De toute manière, même quand un rôle n'est pas créé pour elle, Isabelle Huppert a une manière bien à elle de se l'approprier, de le retailler à sa dimension. Ne s'en accommode pas qui veut. Comme toutes ces grandes actrices qui ont une sensibilité à fleur de peau (cette peau pailletée de roux qui l'agaçait tant lorsqu'elle était adolescente), Isabelle Huppert a bien compris, voilà quatre ans, qu'on lui faisait payer l'insolence de sa chance et de son talent « Trop de grands rôles, trop de grands succès, trop vite, ça se paie un jour. » Ce n'était pas vraiment un boycott. Plutôt une lassitude. « J'ai senti que l'on n'avait plus envie de moi, explique-t-elle. Et contre ça, il n'y a rien à faire. Je ne renie aucun des films que j'ai tournés ces cinq années passées, mais ils ne constituaient plus des événements cinématographiques. » Pour Isabelle, c'est un « mal » presque heureux : « On ne peut pas être sous le choc sans arrêt, ce serait vraiment insupportable. »

 

Bizarrement, ses deux derniers grands succès portaient des titres punch: Coup de torchon, de Bertrand Tavernier et Coup de foudre, de Diane Kurys. Peu import, Isabelle Huppert va promener sa blondeur vénitienne ailleurs, sous d'autres cieux, en Australie, aux Etats-Unis, en Yougoslavie, en Pologne, en Italie, où les cinéastes ont encore le cœur qui fait boum à i'idée de la faire tourner.

 

« Brusquement, je n'ai plus supporté le regard que mon propre pays portait sur moi, confie-t-elle.
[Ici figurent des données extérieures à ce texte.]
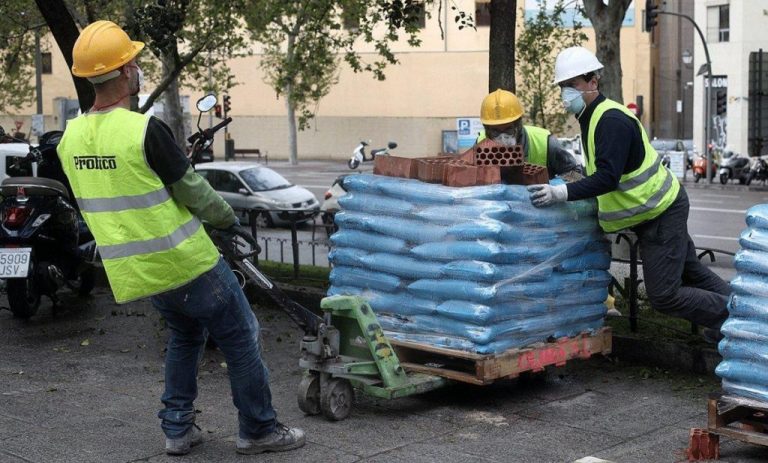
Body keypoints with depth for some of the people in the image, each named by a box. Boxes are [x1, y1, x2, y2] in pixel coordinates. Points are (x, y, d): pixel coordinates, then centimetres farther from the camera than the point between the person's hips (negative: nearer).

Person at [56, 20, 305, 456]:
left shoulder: (71, 138, -1)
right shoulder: (146, 130, -22)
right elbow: (193, 191, -12)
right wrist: (228, 218, 7)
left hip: (132, 269, 7)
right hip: (185, 261, -7)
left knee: (186, 334, 27)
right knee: (241, 338, 10)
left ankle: (178, 429, 25)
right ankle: (259, 430, 18)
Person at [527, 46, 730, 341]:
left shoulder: (612, 120, -25)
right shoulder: (593, 117, 8)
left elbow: (608, 177, -36)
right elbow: (602, 174, 16)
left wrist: (564, 193, -43)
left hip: (662, 213, -10)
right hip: (657, 209, 10)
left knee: (663, 295, -7)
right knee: (690, 273, 22)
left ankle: (732, 314, 8)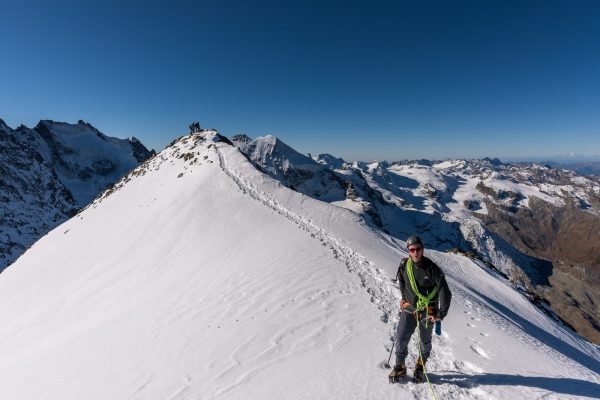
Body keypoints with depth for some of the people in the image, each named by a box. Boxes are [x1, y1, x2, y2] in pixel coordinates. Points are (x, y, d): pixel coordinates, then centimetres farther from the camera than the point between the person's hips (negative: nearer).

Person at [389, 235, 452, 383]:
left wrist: (441, 314, -16)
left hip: (427, 312, -2)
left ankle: (420, 366, 39)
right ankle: (400, 367, 17)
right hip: (409, 309, 2)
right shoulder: (404, 265, -9)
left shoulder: (432, 269, -19)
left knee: (425, 341, 15)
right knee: (401, 338, -2)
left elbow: (445, 293, -14)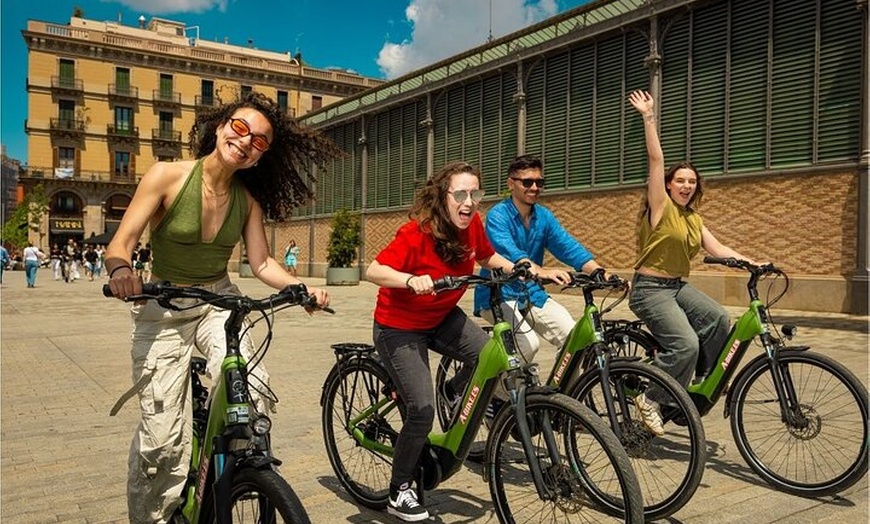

A l'étranger, je me suis sentie plus libre. Professionnellement et sur le plan privé également. Aucun cliché ne se rattachait à moi. On ne m'identifiait pas à telle ou telle actualité. J'ai vécu tout cela avec un certain détachement. Mais je dois avouer que j'apprécie de revenir ici, portée par Une affaire de femmes qui semble toucher le public comme il m'a touchée. »

 

Loin de se lamenter, Isabelle Huppert a su transposer en positif ce qui aurait pu ressembler à un négatif, avec ce goût amer que vous laisse parfois le désamour. Un temps de pose, une profonde respiration, le temps de faire deux enfants, Lolita, cinq ans, et Lorenzo, quelques mois seulement. « Mes enfants sont le plus souvent avec moi. Ils m'accompagnent dans mes voyages. Ce n'est pas plus difficile pour moi que pour toutes les femmes qui travaillent. Juste une question d'organisation. Les enfants ne doivent pas être un problème. Je ne veux pas faire un choix entre eux et mon métier de comédienne. Je ne veux renoncer à rien. »

 

Isabelle resplendit de bonheur. Chabrol, le premier, a brûlé d'envie de la retrouver, de lui redonner cette soif de s'éclater dans un rôle, cette lumière, cette virtuosité qui sait renaître pour qui ose l'aimer.